In a situation of this sort where the jury is required to make their decision on circumstantial evidence and upon the testimony of fellow prisoners as to statements made by appellant while in confinement, it is essential that they not be unduly influenced by evidence which should have been excluded. There is little question that the jury was influenced by an instrument which should never have been presented to them. This “mishap” violated “the fundamental integrity of all that is embraced in the constitutional concept of trial by jury.” [Turner v. Louisiana, 379 U.S. 466, 472, 85 S.Ct. 546, 13 L.Ed.2d 424 (1965); Osborne v. United States, 351 F.2d 111 (8th Cir. 1965).]

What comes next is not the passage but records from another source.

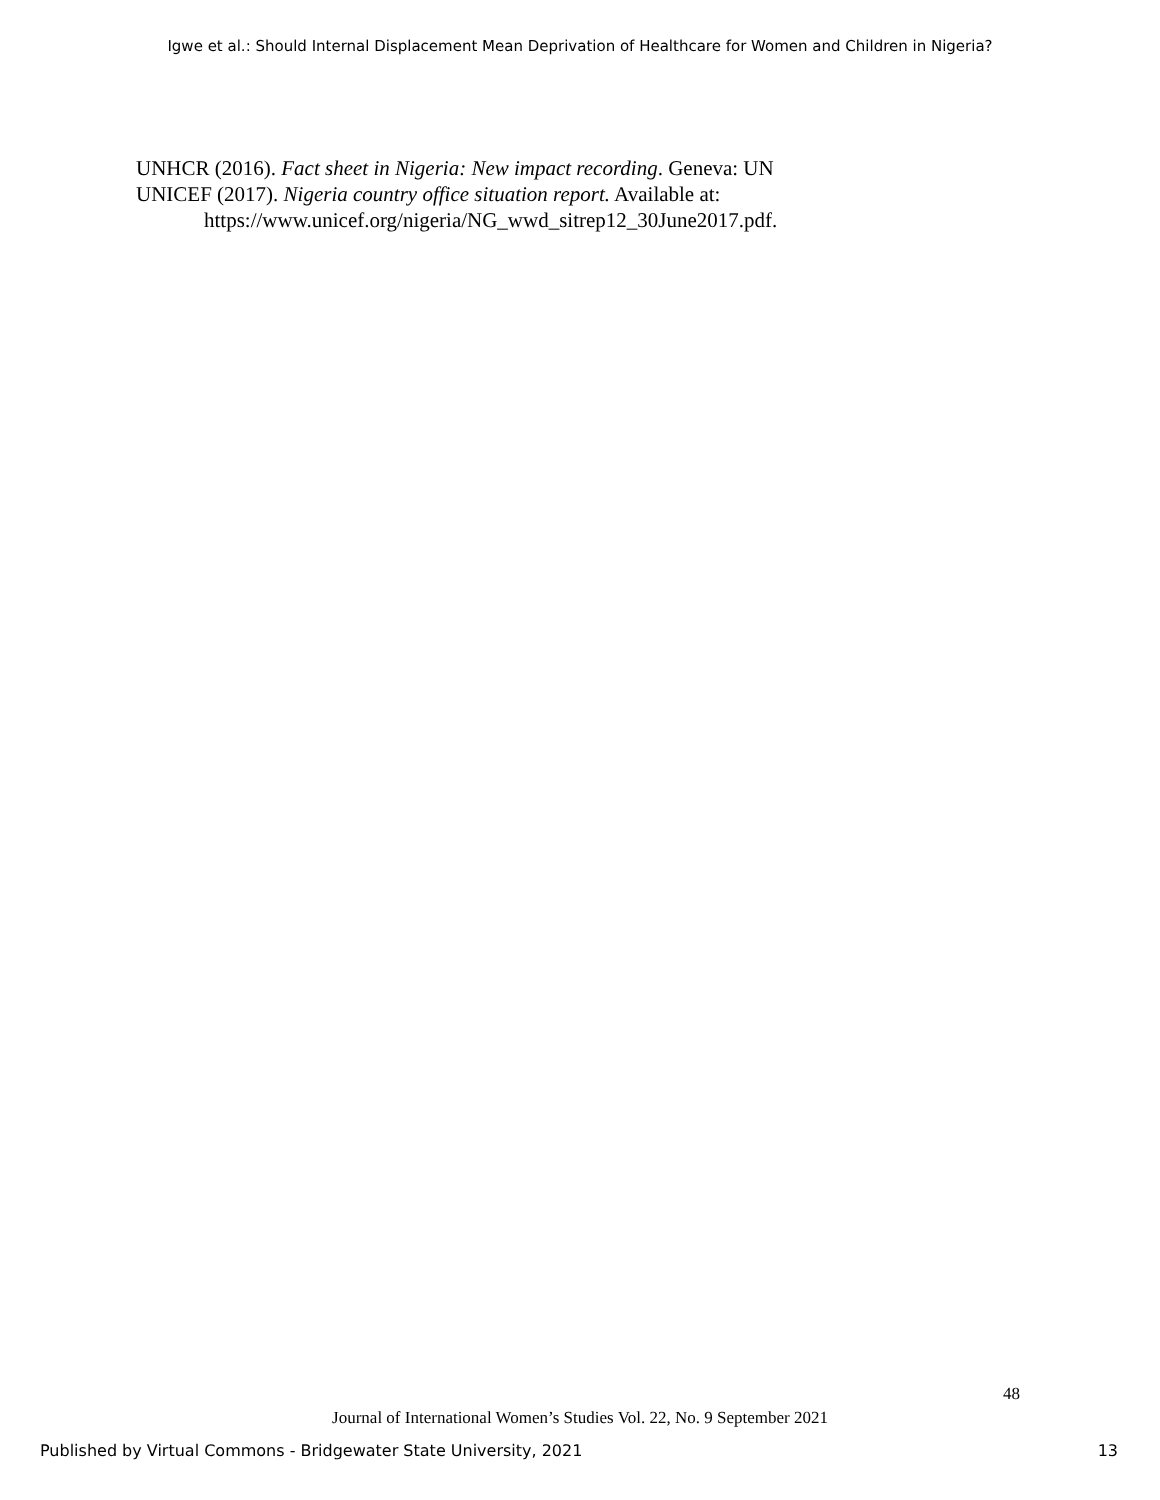Igwe et al.: Should Internal Displacement Mean Deprivation of Healthcare for Women and Children in Nigeria?
UNHCR (2016). Fact sheet in Nigeria: New impact recording. Geneva: UN
UNICEF (2017). Nigeria country office situation report. Available at: https://www.unicef.org/nigeria/NG_wwd_sitrep12_30June2017.pdf.
48
Journal of International Women’s Studies Vol. 22, No. 9 September 2021
Published by Virtual Commons - Bridgewater State University, 2021 13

Under the circumstances, we cannot say that the submission of this evidence for the jury's consideration was harmless.
Id.
[24] Morgan also cites Schlabach v. State, in which a panel of this court, relying on Franklin, reversed and remanded a defendant's conviction and ordered a new trial. 842 N.E.2d 411, 420 (Ind. Ct. App. 2006), trans. denied. There, the defendant was convicted on two drug charges and sought reversal of his conviction because the jury had inadvertently been given a summons that alleged the defendant had violated his probation in a separate case for drug possession. Id. at 413. The panel concluded that
[t]he evidence against Schlabach, although perhaps stronger than that against Franklin, is nevertheless entirely circumstantial, and the summons was particularly prejudicial in that it revealed a prior conviction for marijuana possession. As such, “[t]here is little question that the jury was influenced by an instrument which should never have been presented to them.” [Franklin, 533 N.E.2d at 1196]. We cannot conclude that the jury's consideration of the summons was harmless.
Id. at 416-17.
[25] The State contends that, in contrast to the evidence the jury inadvertently considered in Franklin and Schlabach, Destiny's deposition was devoid of any explicit indication of Morgan's criminal history or convictions. The State is correct—the deposition did not explicitly confirm that Morgan had a prior conviction. However, the jury could have reasonably interpreted Destiny's statement that Morgan had “a record going back from abuse” on Harmon as describing a criminal record, not merely a pattern of abuse. Ex. Vol. 1 at 160 (emphases added). We have no way of knowing how the jury interpreted that phrase and thus, we cannot definitively say that it was not privy to evidence of Morgan's criminal history. Moreover, there is no question that the deposition exposed the jury to Morgan's history of violence and threats against the same victim—whether charged and convicted for those acts or not. And while Franklin and Schlabach dealt specifically with inadvertent evidence of prior convictions, we see no reason—and the State offers no argument—why different evidence of criminal activity could not be similarly prejudicial and thus necessitate a new trial.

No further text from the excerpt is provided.